Retype the entries below line for line, keeping every character as it stands, but leave the pictures out of your answer.
=== DATA FOR THIS EXERCISE ===
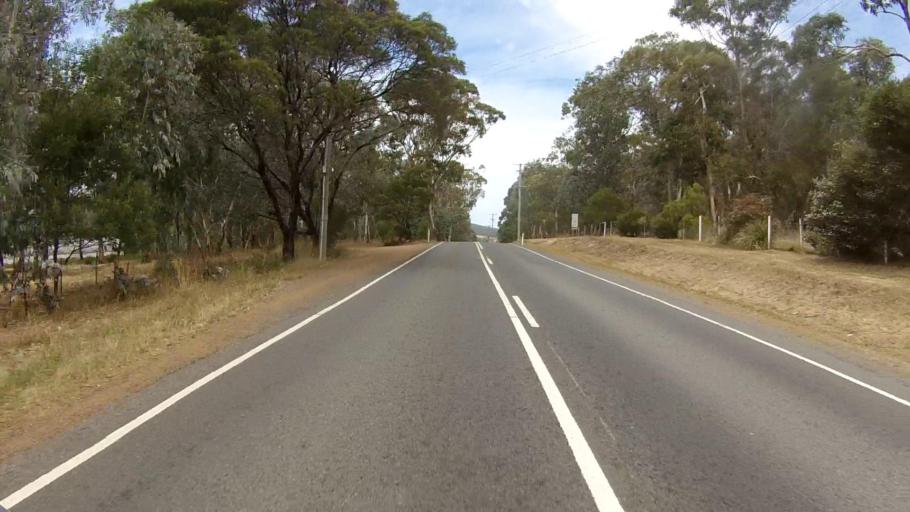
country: AU
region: Tasmania
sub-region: Clarence
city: Lauderdale
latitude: -42.8973
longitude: 147.4806
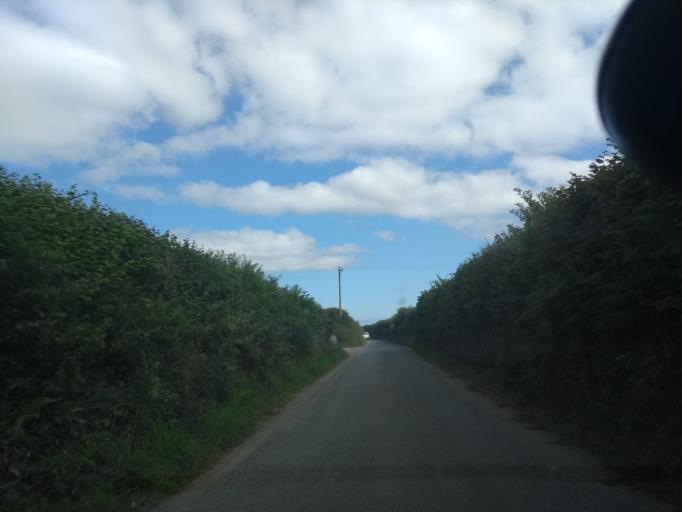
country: GB
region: England
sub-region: Devon
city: Modbury
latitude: 50.3076
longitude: -3.8728
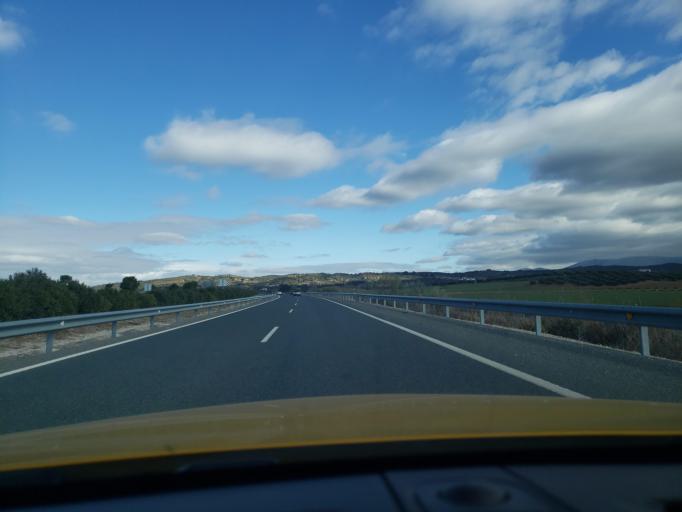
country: ES
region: Andalusia
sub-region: Provincia de Malaga
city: Villanueva del Trabuco
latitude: 37.0719
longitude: -4.3231
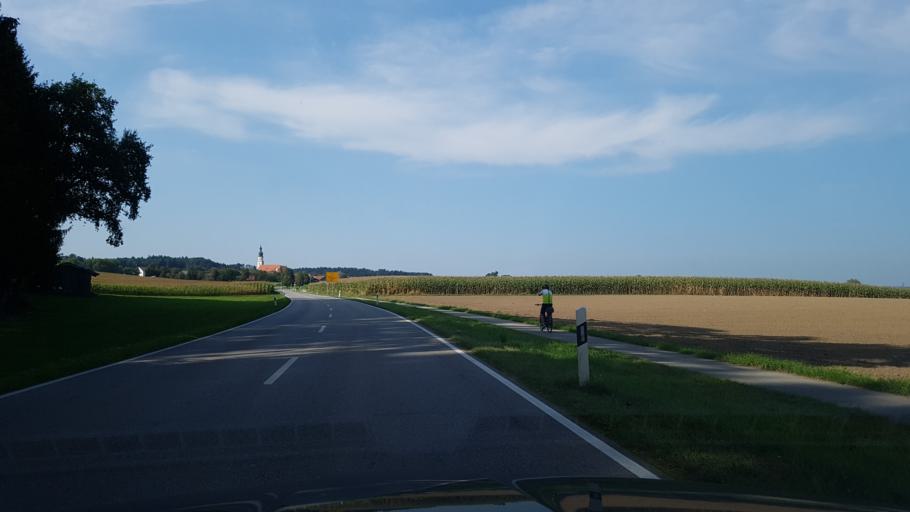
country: DE
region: Bavaria
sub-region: Upper Bavaria
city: Ainring
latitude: 47.8607
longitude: 12.9354
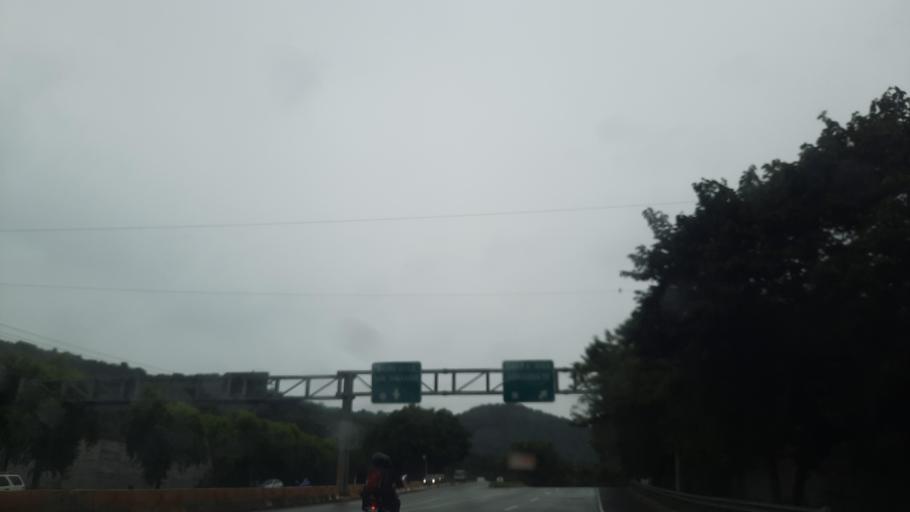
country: SV
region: La Libertad
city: Santa Tecla
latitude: 13.6774
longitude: -89.3026
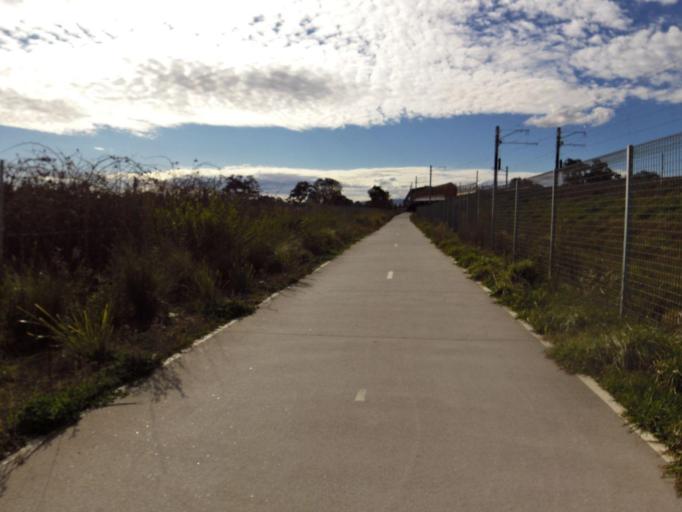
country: AU
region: Victoria
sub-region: Whittlesea
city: Mernda
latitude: -37.6058
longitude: 145.1000
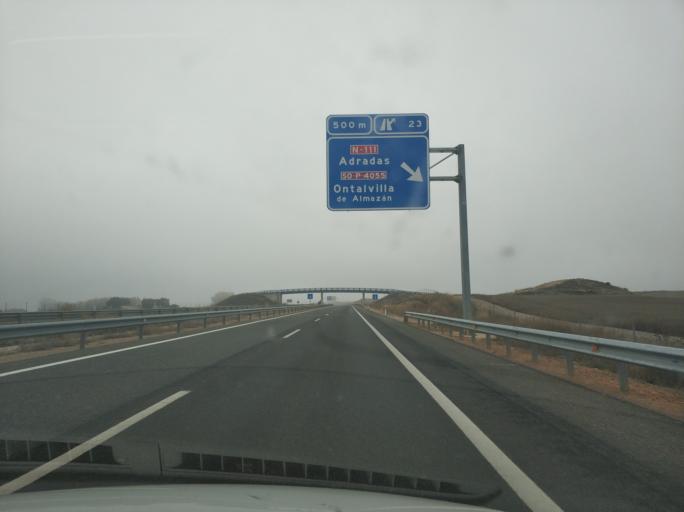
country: ES
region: Castille and Leon
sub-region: Provincia de Soria
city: Adradas
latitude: 41.3581
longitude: -2.4751
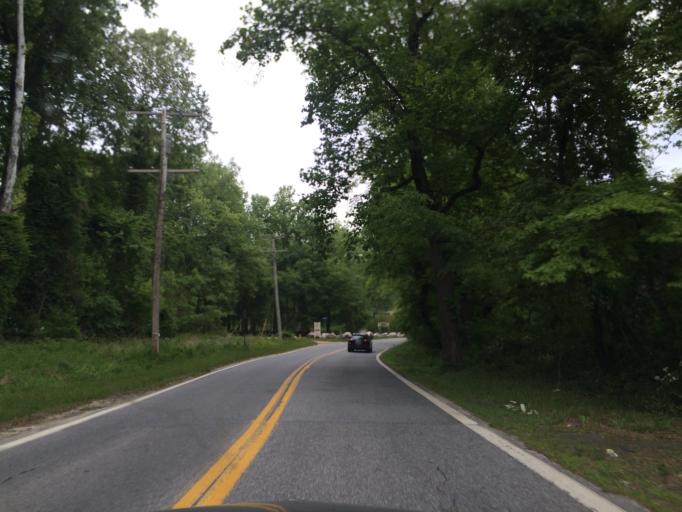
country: US
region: Maryland
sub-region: Carroll County
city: Eldersburg
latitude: 39.3655
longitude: -76.8806
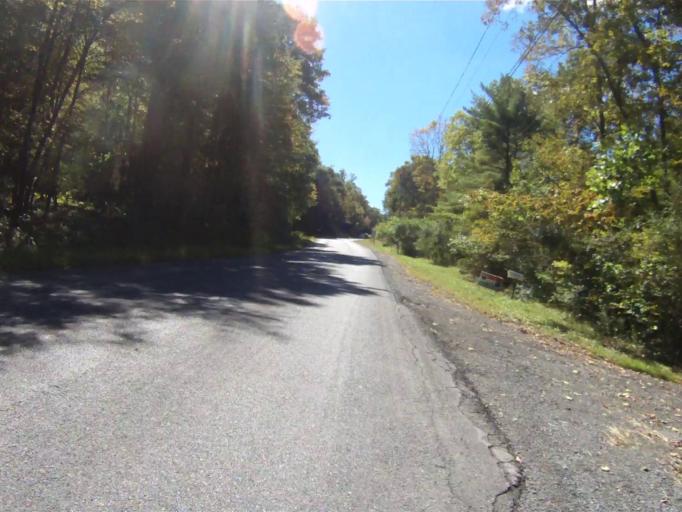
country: US
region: Pennsylvania
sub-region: Centre County
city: Houserville
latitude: 40.8958
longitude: -77.8774
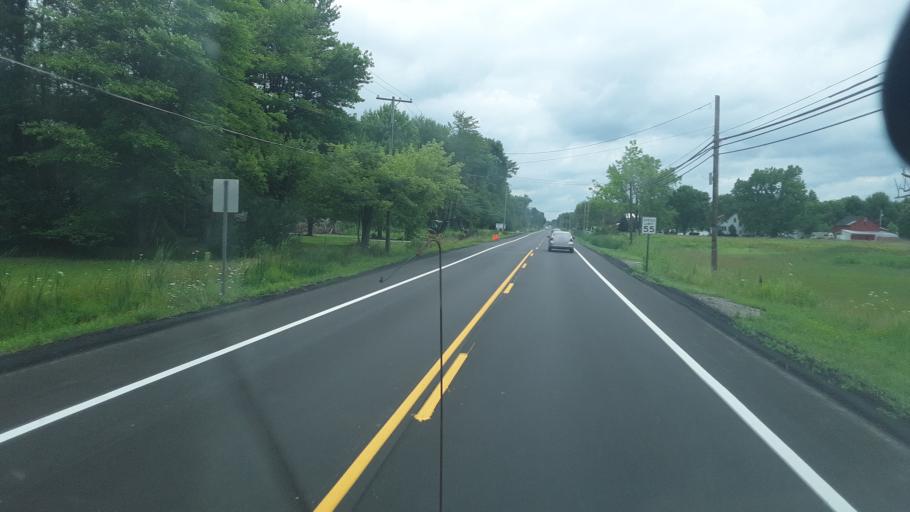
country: US
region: Ohio
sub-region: Trumbull County
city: McKinley Heights
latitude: 41.2435
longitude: -80.6638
===
OUTPUT OF THE EXERCISE |
country: AU
region: Tasmania
sub-region: Clarence
city: Lauderdale
latitude: -42.8973
longitude: 147.4806
country: GB
region: England
sub-region: Devon
city: Modbury
latitude: 50.3076
longitude: -3.8728
country: ES
region: Andalusia
sub-region: Provincia de Malaga
city: Villanueva del Trabuco
latitude: 37.0719
longitude: -4.3231
country: DE
region: Bavaria
sub-region: Upper Bavaria
city: Ainring
latitude: 47.8607
longitude: 12.9354
country: SV
region: La Libertad
city: Santa Tecla
latitude: 13.6774
longitude: -89.3026
country: AU
region: Victoria
sub-region: Whittlesea
city: Mernda
latitude: -37.6058
longitude: 145.1000
country: ES
region: Castille and Leon
sub-region: Provincia de Soria
city: Adradas
latitude: 41.3581
longitude: -2.4751
country: US
region: Maryland
sub-region: Carroll County
city: Eldersburg
latitude: 39.3655
longitude: -76.8806
country: US
region: Pennsylvania
sub-region: Centre County
city: Houserville
latitude: 40.8958
longitude: -77.8774
country: US
region: Ohio
sub-region: Trumbull County
city: McKinley Heights
latitude: 41.2435
longitude: -80.6638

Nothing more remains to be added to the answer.